**TEXT FOR ANALYSIS**.
_ _ _

The bottom bracket is tall enough to allow newer riders easy clearance over fallen branches and when pedalling through rocky climbs. Combined with a short cockpit, we felt a little high in some tighter corners, but its a position that many riders will find comfortable.
Despite the upright (but not cramped) riding position, slack head angle and overall weight, the One-Twenty’s steeply forward sloping seat tube means your weight is kept towards the front, meaning ascents are met with dignity. Even when unlocked, the rear shock is on the firm side and so climbing is kept efficient with little energy lost.
Hit the descents and the rear suspension offers a bottomless feel; however, its progressive nature means reaching full travel on the rear shock is difficult.
Unfortunately, this characteristic is not well matched to the fork. As mentioned earlier, it’s all too easy to get deep into the travel available out front. At first this caught us off guard, which resulted in riding front wheel heavy in rock gardens. We soon learned to keep our weight more rearward on this bike in order to overcome the overly eager front fork.
Riding over rocky trails also reveals a noisy front fork, which clacks from the internal spring hitting the sides of the fork. Thankfully the noise isn’t enough to overcome the rumble of your treads
The large block-tread is a little firm, but does fine in a variety of conditions
The Merida branded tyres aren’t particularly fast rolling or traction-filled on slippery trail sections; but they have proven durable and well suited to a wide range of trail conditions. Some lighter, faster rolling models would be a nice upgrade, but it’s an upgrade that can wait.

_ _ _

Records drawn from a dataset
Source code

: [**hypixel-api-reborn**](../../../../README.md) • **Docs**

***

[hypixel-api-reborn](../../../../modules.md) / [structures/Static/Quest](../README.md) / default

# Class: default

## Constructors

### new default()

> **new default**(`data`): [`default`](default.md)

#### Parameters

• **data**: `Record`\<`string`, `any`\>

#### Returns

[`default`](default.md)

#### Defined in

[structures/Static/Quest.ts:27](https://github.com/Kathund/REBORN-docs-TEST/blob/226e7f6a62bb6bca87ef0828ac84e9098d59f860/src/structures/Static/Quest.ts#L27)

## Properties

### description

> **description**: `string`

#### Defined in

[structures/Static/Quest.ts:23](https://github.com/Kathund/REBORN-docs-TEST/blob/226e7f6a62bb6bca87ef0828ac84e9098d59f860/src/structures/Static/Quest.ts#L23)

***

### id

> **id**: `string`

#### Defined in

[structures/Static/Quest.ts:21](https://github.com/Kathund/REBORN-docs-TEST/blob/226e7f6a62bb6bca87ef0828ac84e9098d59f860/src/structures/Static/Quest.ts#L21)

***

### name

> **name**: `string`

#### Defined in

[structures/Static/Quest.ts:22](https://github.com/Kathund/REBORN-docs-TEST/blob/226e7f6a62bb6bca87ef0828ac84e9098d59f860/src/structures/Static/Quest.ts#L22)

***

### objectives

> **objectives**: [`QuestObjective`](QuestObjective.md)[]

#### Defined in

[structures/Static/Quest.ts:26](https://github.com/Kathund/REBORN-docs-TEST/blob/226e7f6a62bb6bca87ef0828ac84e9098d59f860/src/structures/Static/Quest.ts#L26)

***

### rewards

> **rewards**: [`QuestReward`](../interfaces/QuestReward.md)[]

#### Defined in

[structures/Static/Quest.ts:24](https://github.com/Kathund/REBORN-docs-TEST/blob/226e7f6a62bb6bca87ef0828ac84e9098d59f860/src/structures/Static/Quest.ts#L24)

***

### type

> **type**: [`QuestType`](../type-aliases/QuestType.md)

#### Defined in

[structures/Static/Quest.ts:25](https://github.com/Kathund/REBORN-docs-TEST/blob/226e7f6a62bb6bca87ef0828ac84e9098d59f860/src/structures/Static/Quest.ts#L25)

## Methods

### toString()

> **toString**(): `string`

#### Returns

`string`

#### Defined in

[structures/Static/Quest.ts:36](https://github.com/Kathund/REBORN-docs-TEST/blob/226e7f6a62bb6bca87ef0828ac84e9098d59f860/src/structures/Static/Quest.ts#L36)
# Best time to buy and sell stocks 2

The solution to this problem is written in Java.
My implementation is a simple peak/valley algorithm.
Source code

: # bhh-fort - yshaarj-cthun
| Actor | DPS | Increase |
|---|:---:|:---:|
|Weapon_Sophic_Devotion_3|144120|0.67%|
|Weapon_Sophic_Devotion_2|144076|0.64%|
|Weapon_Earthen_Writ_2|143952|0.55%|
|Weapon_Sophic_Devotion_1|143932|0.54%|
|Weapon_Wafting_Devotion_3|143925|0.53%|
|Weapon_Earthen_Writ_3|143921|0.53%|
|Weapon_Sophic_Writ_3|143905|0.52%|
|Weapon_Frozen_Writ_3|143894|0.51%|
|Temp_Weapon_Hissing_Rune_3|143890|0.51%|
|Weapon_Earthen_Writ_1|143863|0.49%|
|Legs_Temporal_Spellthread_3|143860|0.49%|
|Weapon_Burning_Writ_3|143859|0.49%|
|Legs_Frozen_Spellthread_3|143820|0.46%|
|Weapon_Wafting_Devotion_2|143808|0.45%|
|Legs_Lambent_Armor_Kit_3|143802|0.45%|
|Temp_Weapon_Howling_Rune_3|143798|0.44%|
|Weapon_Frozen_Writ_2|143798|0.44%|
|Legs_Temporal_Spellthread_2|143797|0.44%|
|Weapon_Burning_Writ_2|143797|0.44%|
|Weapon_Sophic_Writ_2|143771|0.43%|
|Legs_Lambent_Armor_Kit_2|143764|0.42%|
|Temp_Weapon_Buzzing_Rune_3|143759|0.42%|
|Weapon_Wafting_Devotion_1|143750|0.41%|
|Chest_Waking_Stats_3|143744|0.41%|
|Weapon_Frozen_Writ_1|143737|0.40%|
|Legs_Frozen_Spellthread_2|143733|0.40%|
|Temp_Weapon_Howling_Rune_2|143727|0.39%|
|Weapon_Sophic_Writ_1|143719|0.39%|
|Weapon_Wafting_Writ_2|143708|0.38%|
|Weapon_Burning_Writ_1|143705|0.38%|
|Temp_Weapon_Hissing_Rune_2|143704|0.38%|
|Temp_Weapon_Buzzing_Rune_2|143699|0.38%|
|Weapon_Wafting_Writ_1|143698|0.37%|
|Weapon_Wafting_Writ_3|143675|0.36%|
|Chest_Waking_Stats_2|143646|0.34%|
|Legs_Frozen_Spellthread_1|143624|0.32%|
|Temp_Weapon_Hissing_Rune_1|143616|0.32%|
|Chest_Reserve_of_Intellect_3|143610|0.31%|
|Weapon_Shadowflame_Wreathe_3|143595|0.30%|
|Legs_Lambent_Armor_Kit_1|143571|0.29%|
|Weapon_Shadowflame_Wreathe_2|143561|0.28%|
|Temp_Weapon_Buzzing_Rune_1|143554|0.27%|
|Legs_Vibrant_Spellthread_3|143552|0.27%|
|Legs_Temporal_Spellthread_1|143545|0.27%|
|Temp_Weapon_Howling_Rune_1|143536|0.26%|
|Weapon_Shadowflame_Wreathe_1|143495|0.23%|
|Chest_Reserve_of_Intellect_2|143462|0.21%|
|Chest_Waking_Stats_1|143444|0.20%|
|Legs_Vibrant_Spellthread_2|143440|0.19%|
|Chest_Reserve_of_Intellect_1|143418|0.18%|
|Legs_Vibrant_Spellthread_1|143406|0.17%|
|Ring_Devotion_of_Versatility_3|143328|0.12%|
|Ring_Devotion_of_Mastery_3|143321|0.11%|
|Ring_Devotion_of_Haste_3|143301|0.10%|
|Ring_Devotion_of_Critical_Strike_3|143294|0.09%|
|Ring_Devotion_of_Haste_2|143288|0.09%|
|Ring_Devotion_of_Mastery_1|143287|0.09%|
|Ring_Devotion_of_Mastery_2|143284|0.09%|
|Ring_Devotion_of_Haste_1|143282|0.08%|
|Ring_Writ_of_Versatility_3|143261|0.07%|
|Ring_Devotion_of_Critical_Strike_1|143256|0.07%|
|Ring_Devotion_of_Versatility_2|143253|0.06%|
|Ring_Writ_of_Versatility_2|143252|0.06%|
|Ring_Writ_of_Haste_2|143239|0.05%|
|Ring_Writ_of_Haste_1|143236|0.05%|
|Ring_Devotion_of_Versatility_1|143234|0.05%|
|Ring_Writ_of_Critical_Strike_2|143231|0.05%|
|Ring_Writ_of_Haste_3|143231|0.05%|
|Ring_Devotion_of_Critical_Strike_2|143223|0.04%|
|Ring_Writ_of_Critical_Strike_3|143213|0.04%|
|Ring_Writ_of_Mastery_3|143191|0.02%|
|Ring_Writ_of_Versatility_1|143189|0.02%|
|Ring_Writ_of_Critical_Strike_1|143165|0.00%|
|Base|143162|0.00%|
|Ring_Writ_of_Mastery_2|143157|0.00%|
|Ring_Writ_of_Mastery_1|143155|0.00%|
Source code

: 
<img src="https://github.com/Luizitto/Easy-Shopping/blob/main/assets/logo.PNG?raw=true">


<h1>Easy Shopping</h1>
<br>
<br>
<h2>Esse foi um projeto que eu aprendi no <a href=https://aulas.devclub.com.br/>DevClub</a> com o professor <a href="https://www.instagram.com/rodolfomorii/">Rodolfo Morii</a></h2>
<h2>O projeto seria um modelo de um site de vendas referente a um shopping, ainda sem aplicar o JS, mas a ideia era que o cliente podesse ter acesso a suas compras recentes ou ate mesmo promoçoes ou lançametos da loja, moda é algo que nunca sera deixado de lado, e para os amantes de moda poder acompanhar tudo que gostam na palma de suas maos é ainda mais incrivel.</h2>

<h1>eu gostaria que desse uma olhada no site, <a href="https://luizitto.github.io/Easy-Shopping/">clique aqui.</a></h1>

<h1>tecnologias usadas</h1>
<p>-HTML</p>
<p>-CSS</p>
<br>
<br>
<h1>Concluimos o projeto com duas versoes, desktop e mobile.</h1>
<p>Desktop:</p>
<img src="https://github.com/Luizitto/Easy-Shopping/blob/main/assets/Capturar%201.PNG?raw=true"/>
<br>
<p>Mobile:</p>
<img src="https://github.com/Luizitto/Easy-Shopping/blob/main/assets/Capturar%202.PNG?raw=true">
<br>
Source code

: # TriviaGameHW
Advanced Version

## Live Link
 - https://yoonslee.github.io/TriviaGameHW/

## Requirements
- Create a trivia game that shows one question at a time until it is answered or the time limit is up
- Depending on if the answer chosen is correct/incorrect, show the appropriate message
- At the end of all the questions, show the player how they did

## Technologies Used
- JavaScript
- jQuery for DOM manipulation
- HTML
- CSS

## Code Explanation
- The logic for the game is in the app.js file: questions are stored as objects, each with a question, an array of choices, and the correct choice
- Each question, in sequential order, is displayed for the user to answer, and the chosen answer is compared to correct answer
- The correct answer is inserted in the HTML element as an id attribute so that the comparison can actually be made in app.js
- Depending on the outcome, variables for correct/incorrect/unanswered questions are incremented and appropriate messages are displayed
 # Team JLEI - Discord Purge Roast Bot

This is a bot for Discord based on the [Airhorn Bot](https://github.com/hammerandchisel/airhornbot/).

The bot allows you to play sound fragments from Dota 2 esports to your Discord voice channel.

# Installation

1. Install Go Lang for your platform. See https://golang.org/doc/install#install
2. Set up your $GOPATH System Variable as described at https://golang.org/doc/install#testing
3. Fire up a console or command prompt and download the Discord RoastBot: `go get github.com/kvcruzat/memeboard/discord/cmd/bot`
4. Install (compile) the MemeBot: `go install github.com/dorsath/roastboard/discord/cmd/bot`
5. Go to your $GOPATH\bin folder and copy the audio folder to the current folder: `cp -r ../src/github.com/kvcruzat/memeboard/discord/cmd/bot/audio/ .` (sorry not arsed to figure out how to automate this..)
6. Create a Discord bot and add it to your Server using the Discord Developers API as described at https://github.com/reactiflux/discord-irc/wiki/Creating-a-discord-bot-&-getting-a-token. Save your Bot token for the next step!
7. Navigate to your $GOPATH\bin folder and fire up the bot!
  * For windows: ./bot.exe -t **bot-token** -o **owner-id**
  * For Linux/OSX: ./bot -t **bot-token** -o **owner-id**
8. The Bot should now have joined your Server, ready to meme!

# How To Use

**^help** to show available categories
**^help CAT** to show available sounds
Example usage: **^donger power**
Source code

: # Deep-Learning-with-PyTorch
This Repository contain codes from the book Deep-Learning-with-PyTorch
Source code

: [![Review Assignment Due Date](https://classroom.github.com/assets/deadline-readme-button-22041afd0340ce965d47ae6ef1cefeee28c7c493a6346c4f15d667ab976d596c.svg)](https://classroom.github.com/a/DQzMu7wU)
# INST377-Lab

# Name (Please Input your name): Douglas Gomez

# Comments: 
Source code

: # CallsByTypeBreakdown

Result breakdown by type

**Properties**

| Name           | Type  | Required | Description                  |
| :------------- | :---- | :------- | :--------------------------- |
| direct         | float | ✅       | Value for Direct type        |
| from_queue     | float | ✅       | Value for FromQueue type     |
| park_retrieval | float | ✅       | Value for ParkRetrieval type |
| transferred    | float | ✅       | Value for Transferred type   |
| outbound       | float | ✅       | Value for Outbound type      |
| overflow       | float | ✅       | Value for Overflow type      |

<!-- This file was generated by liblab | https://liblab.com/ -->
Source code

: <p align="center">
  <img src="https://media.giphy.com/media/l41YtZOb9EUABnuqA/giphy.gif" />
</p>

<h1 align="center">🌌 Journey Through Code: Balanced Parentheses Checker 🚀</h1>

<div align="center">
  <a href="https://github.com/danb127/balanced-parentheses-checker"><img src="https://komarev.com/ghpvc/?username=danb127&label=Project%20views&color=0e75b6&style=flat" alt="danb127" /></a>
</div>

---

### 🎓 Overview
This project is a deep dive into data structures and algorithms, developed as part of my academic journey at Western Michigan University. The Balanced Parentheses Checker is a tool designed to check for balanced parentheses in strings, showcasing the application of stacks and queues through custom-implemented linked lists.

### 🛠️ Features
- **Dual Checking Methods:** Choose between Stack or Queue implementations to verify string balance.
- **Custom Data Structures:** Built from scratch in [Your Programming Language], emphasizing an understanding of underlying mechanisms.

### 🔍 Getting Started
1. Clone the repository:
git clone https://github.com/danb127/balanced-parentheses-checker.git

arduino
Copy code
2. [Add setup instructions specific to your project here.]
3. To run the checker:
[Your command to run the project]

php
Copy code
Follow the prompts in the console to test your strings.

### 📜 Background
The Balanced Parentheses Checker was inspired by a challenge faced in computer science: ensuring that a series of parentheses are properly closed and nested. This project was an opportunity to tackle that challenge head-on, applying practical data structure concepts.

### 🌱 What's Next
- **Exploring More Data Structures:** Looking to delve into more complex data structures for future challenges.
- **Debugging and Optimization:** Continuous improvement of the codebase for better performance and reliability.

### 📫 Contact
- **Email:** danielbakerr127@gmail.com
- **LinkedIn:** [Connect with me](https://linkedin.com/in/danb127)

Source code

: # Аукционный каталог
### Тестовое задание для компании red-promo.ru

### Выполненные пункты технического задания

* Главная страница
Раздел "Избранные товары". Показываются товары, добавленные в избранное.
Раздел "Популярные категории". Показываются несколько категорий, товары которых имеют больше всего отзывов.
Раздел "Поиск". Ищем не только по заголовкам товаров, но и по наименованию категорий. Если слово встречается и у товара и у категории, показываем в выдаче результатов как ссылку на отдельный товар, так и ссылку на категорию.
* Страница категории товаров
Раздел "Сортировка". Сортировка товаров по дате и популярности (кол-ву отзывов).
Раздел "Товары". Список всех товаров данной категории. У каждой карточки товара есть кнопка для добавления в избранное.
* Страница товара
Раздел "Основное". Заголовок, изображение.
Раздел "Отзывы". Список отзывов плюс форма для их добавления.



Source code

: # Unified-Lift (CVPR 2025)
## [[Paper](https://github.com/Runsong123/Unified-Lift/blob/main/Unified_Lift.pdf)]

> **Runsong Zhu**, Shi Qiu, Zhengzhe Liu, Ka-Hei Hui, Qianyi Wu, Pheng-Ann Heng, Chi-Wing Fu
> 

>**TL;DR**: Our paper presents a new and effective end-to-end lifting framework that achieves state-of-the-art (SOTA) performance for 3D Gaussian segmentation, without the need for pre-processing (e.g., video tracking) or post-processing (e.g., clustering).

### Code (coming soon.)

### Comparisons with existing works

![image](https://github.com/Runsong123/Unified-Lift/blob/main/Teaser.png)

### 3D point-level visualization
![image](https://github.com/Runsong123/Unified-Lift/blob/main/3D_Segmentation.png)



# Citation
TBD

_ _ _

**YOUR TASKS**.
(a) Condense the paragraph of the bike review that begins "Despite the upright" into a shorter version that keeps its main facts.
(b) Copy out everything in the bike review from "Despite the upright" down to "eager front fork.".

**RESPONSES BY TASK**.
(a) Although the One-Twenty has an upright but roomy riding position, a slack head angle and considerable weight, its steep forward-sloping seat tube keeps the rider's weight toward the front, so it climbs well. The rear shock is firm even when unlocked, which keeps climbing efficient with little energy lost.

(b)
Despite the upright (but not cramped) riding position, slack head angle and overall weight, the One-Twenty’s steeply forward sloping seat tube means your weight is kept towards the front, meaning ascents are met with dignity. Even when unlocked, the rear shock is on the firm side and so climbing is kept efficient with little energy lost.
Hit the descents and the rear suspension offers a bottomless feel; however, its progressive nature means reaching full travel on the rear shock is difficult.
Unfortunately, this characteristic is not well matched to the fork. As mentioned earlier, it’s all too easy to get deep into the travel available out front. At first this caught us off guard, which resulted in riding front wheel heavy in rock gardens. We soon learned to keep our weight more rearward on this bike in order to overcome the overly eager front fork.